As someone who has also been feeding birds all his life, I have always been offended by the people who want to discourage this.

I do accept that in some locations pigeons and Canada geese should not be fed. Their populations can really get out of control (though they never get near our current 7.8 billion).

But feeding birds is one of the ways in which people have been connecting with Nature for thousands of years. I find it remarkable that so many methods we have developed for such connecting – hunting, picking wildflowers, fishing, farming, etc. – are increasingly discouraged.

How is farming discouraged? Read Wendell Berry’s book, The Unsettling of America, and you will see how for the past century factory farming has progressively decreased the number of people living on the land. Never mind that, according to Berry, the small family farm remains more efficient than factory farms (partly because factory farms degrade the soil, ultimately destroying it, while most small farmers understand the need to renew their soil).

As for hunting, when I say it is discouraged, I’m not referring to controls that protect wild populations. All serious hunters, at least in North America, understand the need for regulation, and for the protection of habitat. The best hunters love wild places and I have wished for a long time that they and the naturalist community would realize how much the two groups have in common.
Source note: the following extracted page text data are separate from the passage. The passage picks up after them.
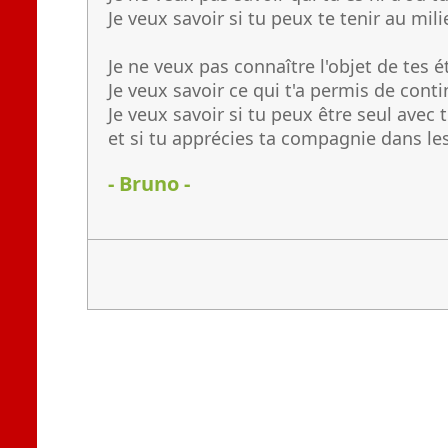
Je veux savoir si tu peux te tenir au mil
Je ne veux pas connaître l'objet de tes é
Je veux savoir ce qui t'a permis de conti
Je veux savoir si tu peux être seul avec
et si tu apprécies ta compagnie dans l
- Bruno -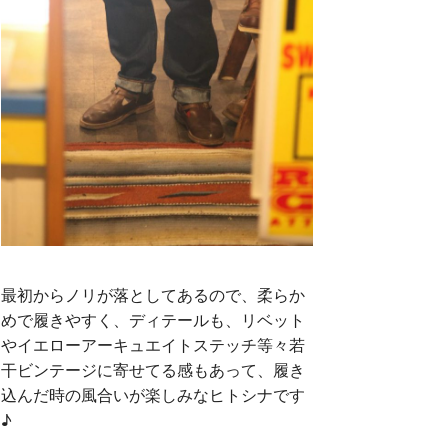
最初からノリが落としてあるので、柔らか
めで履きやすく、ディテールも、リベット
やイエローアーキュエイトステッチ等々若
干ビンテージに寄せてる感もあって、履き
込んだ時の風合いが楽しみなヒトシナです
♪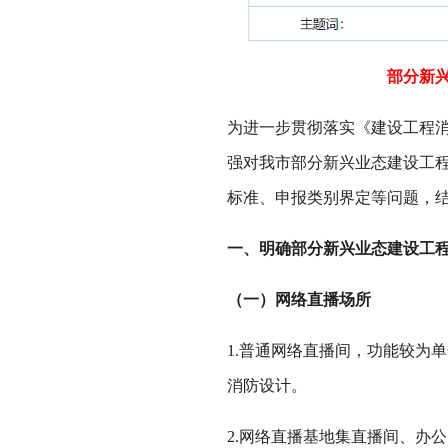
部分新
为进一步贯彻落实《建设工程消
强对我市部分新兴业态建设工
标准、申报类别界定等问题，
一、明确部分新兴业态建设工
（一）网络直播场所
1.普通网络直播间，功能较为
消防设计。
2.网络直播基地集直播间、办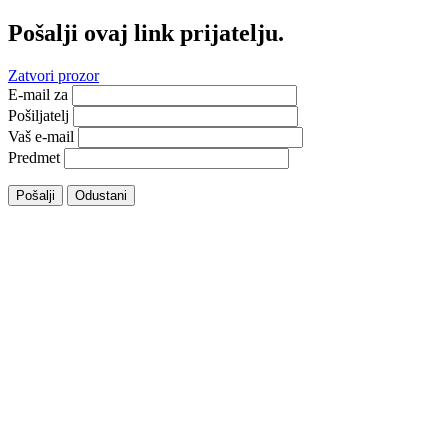
Pošalji ovaj link prijatelju.
Zatvori prozor
E-mail za
Pošiljatelj
Vaš e-mail
Predmet
Pošalji
Odustani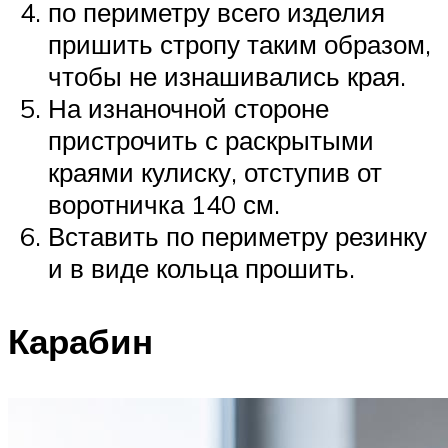
по периметру всего изделия
пришить стропу таким образом,
чтобы не изнашивались края.
На изнаночной стороне
пристрочить с раскрытыми
краями кулиску, отступив от
воротничка 140 см.
Вставить по периметру резинку
и в виде кольца прошить.
Карабин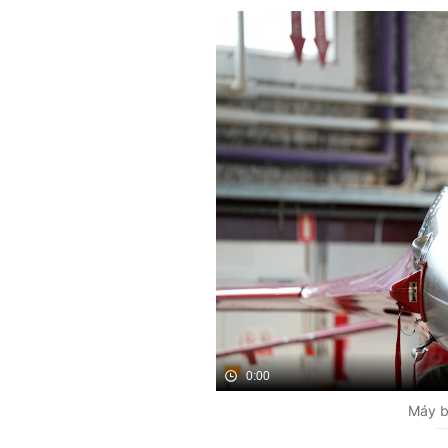
0:00
Máy b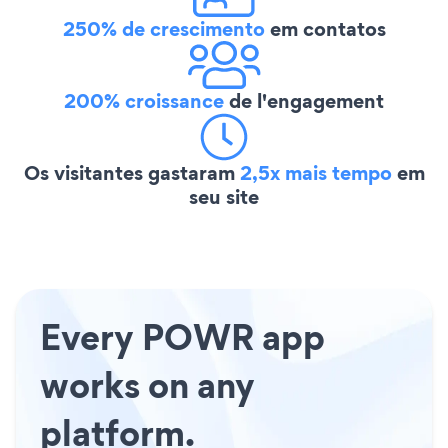
250% de crescimento
em contatos
200% croissance
de l'engagement
Os visitantes gastaram
2,5x mais tempo
em
seu site
Every POWR app
works on any
platform.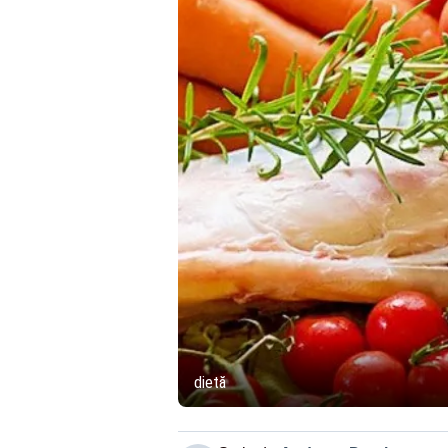
dietă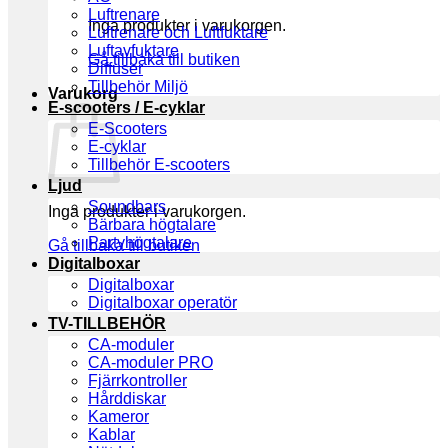
Luftrenare
Inga produkter i varukorgen.
Luftrenare och Luftfuktare
Luftavfuktare
Gå tillbaka till butiken
Diffuser
Tillbehör Miljö
Varukorg
E-scooters / E-cyklar
E-Scooters
E-cyklar
Tillbehör E-scooters
Ljud
Soundbars
Inga produkter i varukorgen.
Bärbara högtalare
Partyhögtalare
Gå tillbaka till butiken
Digitalboxar
Digitalboxar
Digitalboxar operatör
TV-TILLBEHÖR
CA-moduler
CA-moduler PRO
Fjärrkontroller
Hårddiskar
Kameror
Kablar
And, as for wildflowers, when I was a boy growing up in the 1950s, we were taught in school which flowers were safe to pick and which weren’t. Why is this not done now? Flowers like Queen Anne’s Lace, goldenrod, chicory, daisies, white asters, buttercups, red clover, and many more, all of which small children love to pick and arrange in small bouquets, are not in the slightest danger. My two daughters love nature as much as I do, and the reason is partly because I let them pick those flowers, catch fish with me, etc.

Anyway, this Christmas morning in 2020 I much prefer my Brooklyn lady (who has also brought a treat for the cat you see on her left) distributing her presents, to more reports of Covid 19 chaos and political corruption.